Pure and Applied Mathematics Quarterly

Volume 16 (2020)

Number 4

Special Issue: In Honor of Prof. Gert-Martin Greuel’s 75th Birthday

Guest Editors: Igor Burban, Stanislaw Janeczko, Gerhard Pfister, Stephen S.T. Yau, and Huaiqing Zuo

Immaculate line bundles on toric varieties

Pages: 1147 – 1217

DOI: https://dx.doi.org/10.4310/PAMQ.2020.v16.n4.a12

Authors

Klaus Altmann (Institut für Mathematik, Freie Universität, Berlin, Germany)

Jarosław Buczyński (Institute of Mathematics of the Polish Academy of Sciences, Warsaw, Poland; and Faculty of Mathematics, Computer Science and Mechanicsm University of Warsaw, Poland)

Lars Kastner (Institut für Mathematik, Technische Universität Berlin, Germany)
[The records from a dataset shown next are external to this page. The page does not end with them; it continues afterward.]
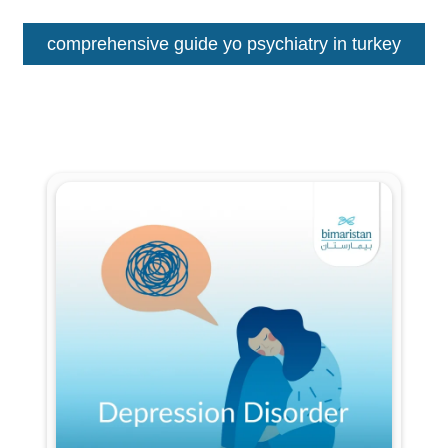
comprehensive guide yo psychiatry in turkey
Fill out the form for a free
consultation!
We will be in touch with you as soon as possible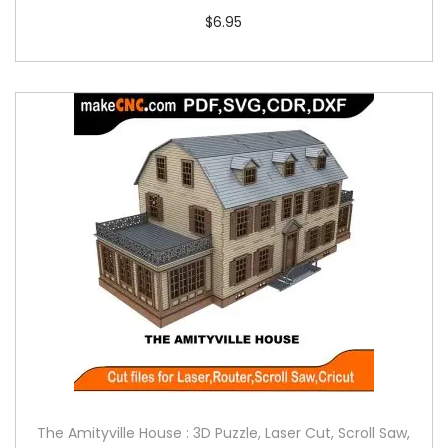
$
6.95
The Amityville House : 3D Puzzle, Laser Cut, Scroll Saw,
Anna-Lena Winz (Institut für Mathematik, Freie Universität, Berlin, Germany)

Abstract

We call a sheaf on an algebraic variety immaculate if it lacks any cohomology including the zero‑th one, that is, if the derived version of the global section functor vanishes. Such sheaves are the basic tools when building exceptional sequences, investigating the diagonal property, or the toric Frobenius morphism.

In the present paper we focus on line bundles on toric varieties. First, we present a possibility of understanding their cohomology in terms of their (generalised) momentum polytopes. Then we present a method to exhibit the entire locus of immaculate divisors within the class group. This will be applied to the cases of smooth toric varieties of Picard rank three and to those being given by splitting fans.

The locus of immaculate line bundles contains several linear strata of varying dimensions. We introduce a notion of relative immaculacy with respect to certain contraction morphisms. This notion will be stronger than plain immaculacy and provides an explanation of some of these linear strata.

Keywords

toric variety, immaculate line bundle, splitting fan, toric varieties of Picard rank $3$, primitive collections

2010 Mathematics Subject Classification

Primary 14M25. Secondary 14F05, 14F17, 52B20.